Sinclair Schuller October 3, 2023
“Those who cannot remember the past are condemned to repeat it.” – George Santayana
If you’re a business leader, chances are that you’re not just familiar with this quote – you’ve probably made it a central tenet of your strategy. And for good reason: navigating future situations based on past experience and knowledge has the dual advantage of averting unforced errors and establishing proven patterns for success. The challenge, though, is in the “remembering.” Businesses, like humans, have an imperfect memory.
Business knowledge tends to be tacit. It exists in the minds of individual team members, or even as an ephemeral, collective unconscious that is the organization itself. Trying to capture it is a sisyphean task; documented information is piecemeal and subject to bias, while even perfectly-captured knowledge lacks the wisdom and human reasoning that makes it valuable.
But let’s put the complexities to the side and focus on the potential instead. What if you had near-perfect historical knowledge and the rationale of your predecessors available on-demand? What if you could ask them what they would do given the current context and situation? I think of this as “knowledge permanence”: a concept that was unthinkable just a few months ago, but thanks to the breakthrough of generative AI (GenAI), one that’s poised to become the foundation of organizational success. Let’s explore this idea more deeply.
A Crucial Milestone
A vital cognitive milestone in every human’s life is “object permanence“: the intuitive revelation – one that occurs early in childhood – that objects exist even when they’re out of sight. Businesses can achieve a similar cognitive shift with “knowledge permanence” – the persistent accessibility, relevance, and utility of tacit organizational knowledge.
At its core, knowledge permanence is the ability to maintain and utilize a robust reservoir of knowledge that remains constant, even in the face of staff turnover, technological shifts, and market disruptions. It goes beyond mere data storage; it’s about capturing the holistic context around that data. It’s about permanently capturing the questions and actions that generated the data, the downstream decisions that the data acted as input to, and the immeasurable ripple effect of that data. Making that knowledge actionable and intergenerationally transmissible within an organization is what knowledge permanence is all about.
But knowledge permanence is much more than just collecting and disseminating information. By capturing past experiences and data, it also offers the rare opportunity to break free from outdated mindsets and outgrown assumptions. Rather than falling back on “we do it this way, because that’s how we’ve always done it,” when implemented correctly, generative AI systems use the full spectrum of data to create fresh insights and innovative interpretations based on what’s worked (and what hasn’t). That’s what really makes knowledge permanence so powerful.
Failure to achieve this milestone places organizations at risk of “organizational amnesia,” where valuable insights, protocols, and strategies become lost, redundant, or outdated.

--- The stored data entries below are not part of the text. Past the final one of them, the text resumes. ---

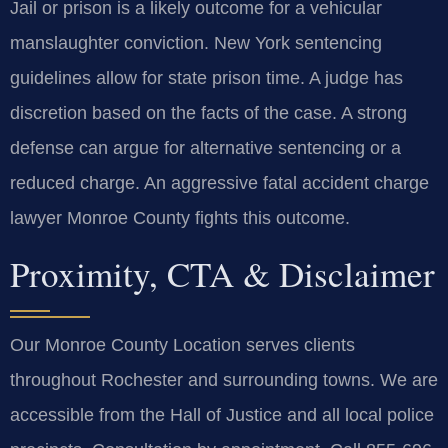
Jail or prison is a likely outcome for a vehicular
manslaughter conviction. New York sentencing
guidelines allow for state prison time. A judge has
discretion based on the facts of the case. A strong
defense can argue for alternative sentencing or a
reduced charge. An aggressive fatal accident charge
lawyer Monroe County fights this outcome.
Proximity, CTA & Disclaimer
Our Monroe County Location serves clients
throughout Rochester and surrounding towns. We are
accessible from the Hall of Justice and all local police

AI Makes Knowledge Permanence Possible
Understanding the value of knowledge permanence is just the first step. The next step (and for builders like me, arguably the more interesting one) is figuring out how to achieve it. Earlier, I posited that it’s only possible with GenAI. Here’s what I mean.
Imagine having a centralized generative AI system in your organization (or even a domain-aligned set of them). The purpose of this system is to provide universal access to (1) collective reasoning, (2) knowledge task execution, and (3) an ever-expanding body of knowledge that continuously elevates the quality and fidelity of (1) & (2). The growth of the core knowledge base is fed from two sources: external information resources, and, crucially, self referentiality. Self referentiality, in this context, is the monitoring and continuous capture of human prompting on (1) and (2), as well as the outputs resulting from those prompts. This is the highest-quality knowledge, and it is the very foundation of knowledge permanence.
So what does it take to make knowledge permanence a reality in your organization? You’ll need to take four broad-stroke actions:
- Establish a centralized generative AI system (or a small set of them).
Standing up systems that will last decades is possible – just ask IBM about their mainframe business.
- Empower and encourage every team member to embrace the system. Building new habits is hard, but it’s easier when that habit demonstrably improves productivity and quality of life.
- Capture all pre-existing knowledge. “Priming” the centralized GenAI system with knowledge is important to provide a “launch zone.” Luckily, companies that provide business systems are making this easier than ever.
- Ensure continuity of knowledge capture. Ensure that the system captures all of the input & output of team members’ usage, and wire every critical external system into the centralized AI to continuously build the knowledge corpus.
How you fill in the details of the coarse-grained outline is up to you, but this framework offers the structure you need to get started. The sooner you begin the journey to knowledge permanence, the sooner you’ll be able to unlock tremendous tactical support by improving speed to value and quality of value on tasks ranging from the repetitive and mundane to the most sophisticated knowledge-oriented work.
At Nuvalence, we’ve started taking steps to achieve knowledge permanence, and are actively guiding client strategy to do the same. One thing is certain: 10 years from now, I wouldn’t want to be part of an organization with amnesia. Would you?